_BRIEF_.
Say how many lines in the material below include "format". The answer is the number alone.

_RECORD EXCERPTS_.
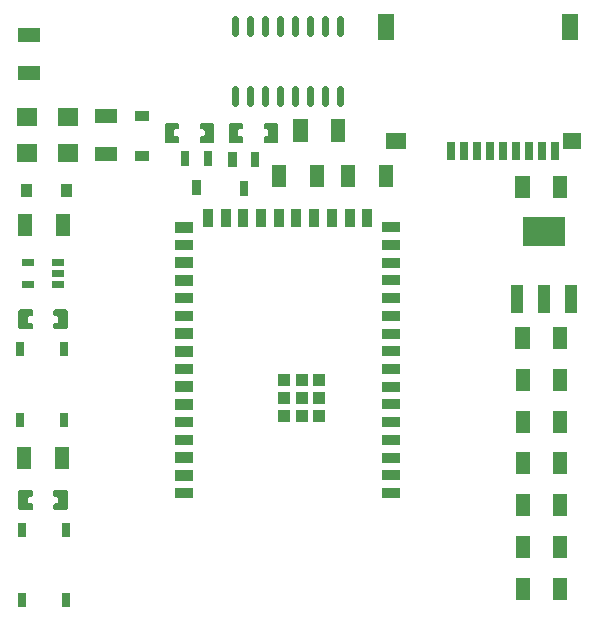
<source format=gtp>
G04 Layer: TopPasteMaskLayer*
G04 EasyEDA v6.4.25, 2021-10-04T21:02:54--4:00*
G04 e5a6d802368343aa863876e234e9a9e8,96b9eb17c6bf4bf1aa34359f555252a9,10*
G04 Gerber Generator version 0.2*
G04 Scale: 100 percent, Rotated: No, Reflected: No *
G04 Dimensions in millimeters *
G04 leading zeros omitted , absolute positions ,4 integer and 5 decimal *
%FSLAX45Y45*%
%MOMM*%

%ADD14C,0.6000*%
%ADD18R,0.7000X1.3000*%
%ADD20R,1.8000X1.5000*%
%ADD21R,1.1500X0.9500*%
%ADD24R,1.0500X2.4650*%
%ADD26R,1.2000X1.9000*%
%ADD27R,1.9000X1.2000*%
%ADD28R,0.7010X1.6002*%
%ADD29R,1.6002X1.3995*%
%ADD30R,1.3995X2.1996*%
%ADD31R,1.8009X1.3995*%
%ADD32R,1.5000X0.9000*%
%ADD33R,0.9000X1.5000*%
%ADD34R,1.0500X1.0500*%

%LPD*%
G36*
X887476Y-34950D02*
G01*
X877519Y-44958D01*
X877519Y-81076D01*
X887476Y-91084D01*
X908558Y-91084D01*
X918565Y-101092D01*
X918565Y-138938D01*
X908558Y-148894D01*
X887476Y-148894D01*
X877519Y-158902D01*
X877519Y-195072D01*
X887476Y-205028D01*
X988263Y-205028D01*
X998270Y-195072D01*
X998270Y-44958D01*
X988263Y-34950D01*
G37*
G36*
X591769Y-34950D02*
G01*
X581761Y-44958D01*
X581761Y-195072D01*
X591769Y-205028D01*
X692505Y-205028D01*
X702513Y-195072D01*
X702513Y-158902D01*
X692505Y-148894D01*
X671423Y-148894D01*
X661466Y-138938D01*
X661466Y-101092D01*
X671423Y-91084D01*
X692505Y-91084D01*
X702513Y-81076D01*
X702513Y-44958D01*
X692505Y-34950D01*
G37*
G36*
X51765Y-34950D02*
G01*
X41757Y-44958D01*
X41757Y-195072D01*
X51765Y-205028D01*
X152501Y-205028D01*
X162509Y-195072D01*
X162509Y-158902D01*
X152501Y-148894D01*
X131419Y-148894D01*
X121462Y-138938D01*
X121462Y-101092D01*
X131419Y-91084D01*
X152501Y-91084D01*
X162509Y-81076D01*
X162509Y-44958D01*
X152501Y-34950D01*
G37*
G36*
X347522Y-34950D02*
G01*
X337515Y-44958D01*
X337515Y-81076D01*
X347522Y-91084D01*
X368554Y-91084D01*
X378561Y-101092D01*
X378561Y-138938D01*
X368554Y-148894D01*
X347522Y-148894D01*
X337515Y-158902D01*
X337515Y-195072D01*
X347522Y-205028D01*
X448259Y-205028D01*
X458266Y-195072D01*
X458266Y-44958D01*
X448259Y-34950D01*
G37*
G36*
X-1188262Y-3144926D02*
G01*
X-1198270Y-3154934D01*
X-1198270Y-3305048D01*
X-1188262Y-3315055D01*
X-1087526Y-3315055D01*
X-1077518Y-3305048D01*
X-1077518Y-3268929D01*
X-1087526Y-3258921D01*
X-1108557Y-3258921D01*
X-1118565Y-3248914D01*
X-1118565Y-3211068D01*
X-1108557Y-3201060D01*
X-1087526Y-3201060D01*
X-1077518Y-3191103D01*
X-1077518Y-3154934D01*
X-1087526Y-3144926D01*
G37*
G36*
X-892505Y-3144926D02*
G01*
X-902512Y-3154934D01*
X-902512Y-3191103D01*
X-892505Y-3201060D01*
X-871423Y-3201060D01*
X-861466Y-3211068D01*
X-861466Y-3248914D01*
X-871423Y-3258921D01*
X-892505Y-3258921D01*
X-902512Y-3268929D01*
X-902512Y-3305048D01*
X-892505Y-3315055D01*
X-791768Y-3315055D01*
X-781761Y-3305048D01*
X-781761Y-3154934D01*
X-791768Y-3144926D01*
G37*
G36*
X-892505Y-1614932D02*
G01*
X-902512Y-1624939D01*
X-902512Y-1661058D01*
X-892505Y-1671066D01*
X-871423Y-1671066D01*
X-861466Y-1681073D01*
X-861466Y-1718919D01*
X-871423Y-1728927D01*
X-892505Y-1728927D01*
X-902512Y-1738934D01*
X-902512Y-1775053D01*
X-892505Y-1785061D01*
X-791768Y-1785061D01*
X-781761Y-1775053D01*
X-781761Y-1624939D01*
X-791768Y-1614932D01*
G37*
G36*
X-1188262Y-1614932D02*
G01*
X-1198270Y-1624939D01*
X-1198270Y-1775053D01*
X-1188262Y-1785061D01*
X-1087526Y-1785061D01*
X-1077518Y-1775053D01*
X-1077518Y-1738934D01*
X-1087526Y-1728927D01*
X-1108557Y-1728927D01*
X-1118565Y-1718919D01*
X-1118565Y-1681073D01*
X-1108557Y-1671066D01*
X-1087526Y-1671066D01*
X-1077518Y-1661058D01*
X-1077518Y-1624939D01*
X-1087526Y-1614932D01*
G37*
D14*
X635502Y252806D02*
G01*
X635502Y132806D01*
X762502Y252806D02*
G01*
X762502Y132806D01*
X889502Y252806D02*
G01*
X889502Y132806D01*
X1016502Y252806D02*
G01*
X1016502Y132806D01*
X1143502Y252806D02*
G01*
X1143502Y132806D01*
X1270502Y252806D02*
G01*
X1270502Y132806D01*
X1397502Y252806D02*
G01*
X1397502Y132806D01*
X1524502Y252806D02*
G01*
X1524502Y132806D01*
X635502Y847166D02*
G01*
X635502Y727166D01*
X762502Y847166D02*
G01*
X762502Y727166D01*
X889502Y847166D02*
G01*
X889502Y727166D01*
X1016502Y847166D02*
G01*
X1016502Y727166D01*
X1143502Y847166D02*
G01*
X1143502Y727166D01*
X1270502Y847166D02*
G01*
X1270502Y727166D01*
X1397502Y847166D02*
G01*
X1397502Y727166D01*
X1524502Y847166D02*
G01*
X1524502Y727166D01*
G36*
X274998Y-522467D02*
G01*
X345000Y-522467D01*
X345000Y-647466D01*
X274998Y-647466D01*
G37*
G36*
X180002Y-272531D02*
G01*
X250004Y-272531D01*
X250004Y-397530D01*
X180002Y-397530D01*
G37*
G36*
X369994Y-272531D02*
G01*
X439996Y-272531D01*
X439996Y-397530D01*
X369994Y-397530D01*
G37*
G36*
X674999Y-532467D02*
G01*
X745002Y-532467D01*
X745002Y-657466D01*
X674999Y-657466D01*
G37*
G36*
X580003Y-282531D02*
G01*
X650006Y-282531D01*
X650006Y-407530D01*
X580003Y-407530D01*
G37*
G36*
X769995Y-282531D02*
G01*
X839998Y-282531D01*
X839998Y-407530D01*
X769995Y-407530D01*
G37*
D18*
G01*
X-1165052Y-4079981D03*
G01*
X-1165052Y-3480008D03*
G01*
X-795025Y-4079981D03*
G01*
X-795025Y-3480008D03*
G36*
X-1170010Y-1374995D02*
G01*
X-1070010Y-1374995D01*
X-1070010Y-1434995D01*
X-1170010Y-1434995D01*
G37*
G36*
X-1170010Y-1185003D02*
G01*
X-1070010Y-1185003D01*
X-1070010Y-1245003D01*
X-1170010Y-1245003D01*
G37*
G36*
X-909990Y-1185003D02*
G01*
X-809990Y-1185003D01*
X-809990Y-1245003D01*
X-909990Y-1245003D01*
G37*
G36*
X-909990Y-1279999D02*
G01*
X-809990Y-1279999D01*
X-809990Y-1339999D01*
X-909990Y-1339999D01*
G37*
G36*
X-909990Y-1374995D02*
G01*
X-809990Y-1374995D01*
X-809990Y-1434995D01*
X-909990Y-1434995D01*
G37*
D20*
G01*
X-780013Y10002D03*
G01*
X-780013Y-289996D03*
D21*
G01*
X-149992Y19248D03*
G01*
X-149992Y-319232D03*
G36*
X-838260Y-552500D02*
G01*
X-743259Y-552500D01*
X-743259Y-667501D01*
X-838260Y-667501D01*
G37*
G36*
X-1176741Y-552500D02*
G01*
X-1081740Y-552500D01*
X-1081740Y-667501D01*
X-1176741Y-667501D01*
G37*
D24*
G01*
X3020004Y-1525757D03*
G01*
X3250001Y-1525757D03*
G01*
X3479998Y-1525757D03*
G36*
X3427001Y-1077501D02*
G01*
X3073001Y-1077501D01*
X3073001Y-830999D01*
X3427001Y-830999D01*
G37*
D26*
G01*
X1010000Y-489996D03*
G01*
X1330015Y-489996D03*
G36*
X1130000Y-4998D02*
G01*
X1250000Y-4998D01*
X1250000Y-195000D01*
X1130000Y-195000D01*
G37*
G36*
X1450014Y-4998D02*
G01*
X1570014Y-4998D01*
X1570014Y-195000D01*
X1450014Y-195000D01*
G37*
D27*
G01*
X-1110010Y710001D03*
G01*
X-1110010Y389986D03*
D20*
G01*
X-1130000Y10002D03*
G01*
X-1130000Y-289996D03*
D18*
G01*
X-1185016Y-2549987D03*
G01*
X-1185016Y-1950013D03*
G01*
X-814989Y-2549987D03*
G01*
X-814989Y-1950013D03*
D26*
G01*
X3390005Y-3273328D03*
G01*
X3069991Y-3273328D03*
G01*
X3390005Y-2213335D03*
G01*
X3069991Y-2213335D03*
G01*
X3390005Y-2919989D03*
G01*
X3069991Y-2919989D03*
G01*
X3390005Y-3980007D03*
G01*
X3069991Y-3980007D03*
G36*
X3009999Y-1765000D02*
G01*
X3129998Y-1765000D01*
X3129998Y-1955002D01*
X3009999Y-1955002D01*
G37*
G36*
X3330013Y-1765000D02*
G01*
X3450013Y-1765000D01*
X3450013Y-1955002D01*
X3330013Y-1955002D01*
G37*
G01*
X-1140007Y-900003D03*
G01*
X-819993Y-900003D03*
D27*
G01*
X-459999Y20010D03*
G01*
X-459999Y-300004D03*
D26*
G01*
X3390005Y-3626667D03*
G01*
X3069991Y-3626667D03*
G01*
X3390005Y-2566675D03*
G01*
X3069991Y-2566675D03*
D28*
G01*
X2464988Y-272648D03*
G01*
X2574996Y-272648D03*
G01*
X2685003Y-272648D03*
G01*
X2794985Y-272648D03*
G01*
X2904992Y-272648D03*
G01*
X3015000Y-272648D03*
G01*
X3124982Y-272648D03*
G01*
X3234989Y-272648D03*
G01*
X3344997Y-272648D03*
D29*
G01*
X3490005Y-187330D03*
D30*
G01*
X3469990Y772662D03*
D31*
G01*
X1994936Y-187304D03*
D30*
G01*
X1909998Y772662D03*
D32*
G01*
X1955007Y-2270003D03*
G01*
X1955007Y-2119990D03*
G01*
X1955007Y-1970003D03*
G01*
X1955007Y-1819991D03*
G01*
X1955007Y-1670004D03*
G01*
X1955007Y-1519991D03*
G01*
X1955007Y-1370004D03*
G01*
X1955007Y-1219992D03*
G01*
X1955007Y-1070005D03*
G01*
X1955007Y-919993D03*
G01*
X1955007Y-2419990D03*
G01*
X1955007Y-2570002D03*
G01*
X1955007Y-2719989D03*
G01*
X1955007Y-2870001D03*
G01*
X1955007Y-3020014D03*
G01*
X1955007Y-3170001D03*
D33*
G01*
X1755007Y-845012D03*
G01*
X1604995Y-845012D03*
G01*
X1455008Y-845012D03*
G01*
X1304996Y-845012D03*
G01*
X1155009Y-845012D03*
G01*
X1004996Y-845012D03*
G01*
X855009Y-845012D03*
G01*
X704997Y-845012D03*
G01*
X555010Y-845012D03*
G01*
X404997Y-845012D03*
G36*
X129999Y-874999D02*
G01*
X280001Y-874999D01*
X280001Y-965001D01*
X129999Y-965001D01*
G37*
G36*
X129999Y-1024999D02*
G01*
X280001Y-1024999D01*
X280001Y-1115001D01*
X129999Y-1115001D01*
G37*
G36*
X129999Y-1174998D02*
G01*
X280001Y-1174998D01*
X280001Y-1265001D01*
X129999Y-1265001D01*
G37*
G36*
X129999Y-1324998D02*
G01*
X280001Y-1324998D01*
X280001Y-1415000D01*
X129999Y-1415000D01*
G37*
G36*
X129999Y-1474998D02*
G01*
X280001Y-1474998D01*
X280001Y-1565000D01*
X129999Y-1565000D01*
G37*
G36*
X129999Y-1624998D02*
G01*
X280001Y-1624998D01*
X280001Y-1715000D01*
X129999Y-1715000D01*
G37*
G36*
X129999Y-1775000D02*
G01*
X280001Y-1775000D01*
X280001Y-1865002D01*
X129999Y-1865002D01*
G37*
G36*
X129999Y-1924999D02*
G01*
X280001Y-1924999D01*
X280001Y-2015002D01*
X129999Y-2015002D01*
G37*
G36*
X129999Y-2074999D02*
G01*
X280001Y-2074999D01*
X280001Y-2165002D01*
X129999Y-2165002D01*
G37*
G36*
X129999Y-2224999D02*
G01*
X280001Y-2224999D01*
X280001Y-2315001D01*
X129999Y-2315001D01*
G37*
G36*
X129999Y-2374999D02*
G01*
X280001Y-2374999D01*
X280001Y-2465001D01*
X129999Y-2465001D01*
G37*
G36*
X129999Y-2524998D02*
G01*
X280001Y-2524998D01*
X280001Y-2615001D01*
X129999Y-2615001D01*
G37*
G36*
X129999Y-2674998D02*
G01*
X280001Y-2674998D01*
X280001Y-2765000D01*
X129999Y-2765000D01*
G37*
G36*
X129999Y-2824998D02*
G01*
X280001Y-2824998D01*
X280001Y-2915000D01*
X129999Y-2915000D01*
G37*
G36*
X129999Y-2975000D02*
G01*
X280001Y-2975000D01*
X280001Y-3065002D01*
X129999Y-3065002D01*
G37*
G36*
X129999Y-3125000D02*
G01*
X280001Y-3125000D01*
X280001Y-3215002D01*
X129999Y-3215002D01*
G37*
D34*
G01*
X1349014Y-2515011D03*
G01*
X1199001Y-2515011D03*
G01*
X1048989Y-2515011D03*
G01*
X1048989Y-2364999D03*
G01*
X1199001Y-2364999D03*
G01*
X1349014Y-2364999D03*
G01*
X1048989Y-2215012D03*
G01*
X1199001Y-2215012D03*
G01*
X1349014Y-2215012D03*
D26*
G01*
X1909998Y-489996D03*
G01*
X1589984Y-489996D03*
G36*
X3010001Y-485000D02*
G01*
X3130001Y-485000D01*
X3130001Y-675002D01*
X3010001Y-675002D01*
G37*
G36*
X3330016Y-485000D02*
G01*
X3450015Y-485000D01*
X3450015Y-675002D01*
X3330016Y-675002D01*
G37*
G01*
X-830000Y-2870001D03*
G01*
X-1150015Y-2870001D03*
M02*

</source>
==
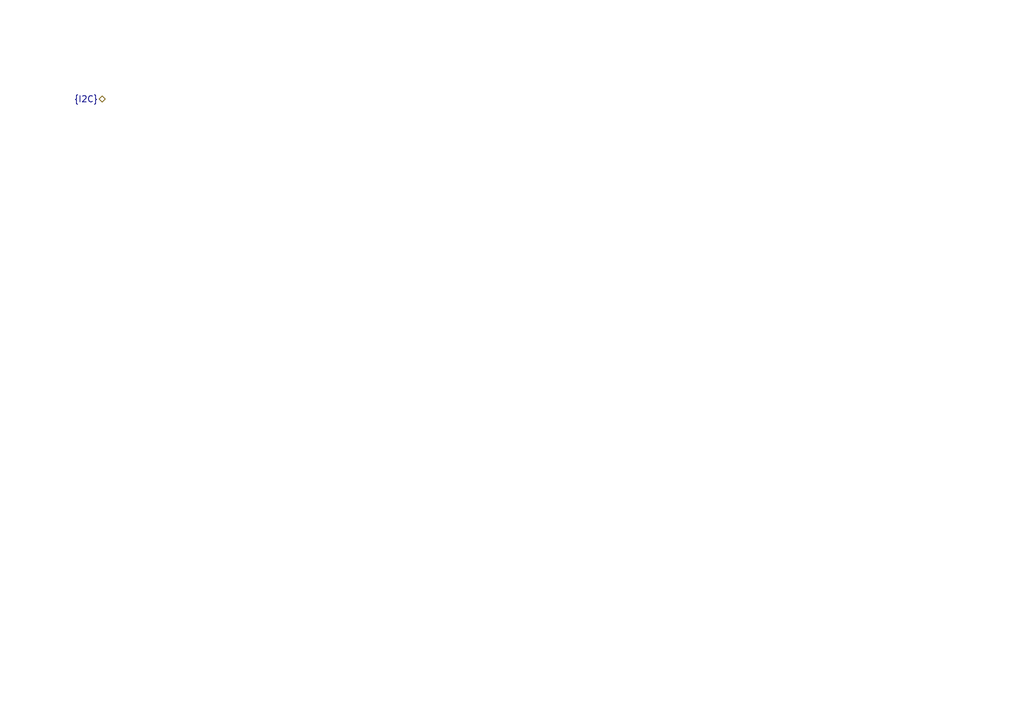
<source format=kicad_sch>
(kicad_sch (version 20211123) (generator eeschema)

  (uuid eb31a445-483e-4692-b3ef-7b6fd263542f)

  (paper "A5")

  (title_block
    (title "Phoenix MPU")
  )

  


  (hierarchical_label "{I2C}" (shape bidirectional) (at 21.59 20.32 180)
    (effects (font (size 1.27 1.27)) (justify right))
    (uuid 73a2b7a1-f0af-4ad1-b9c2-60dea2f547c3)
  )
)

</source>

_WRITTEN SOLUTION_.
2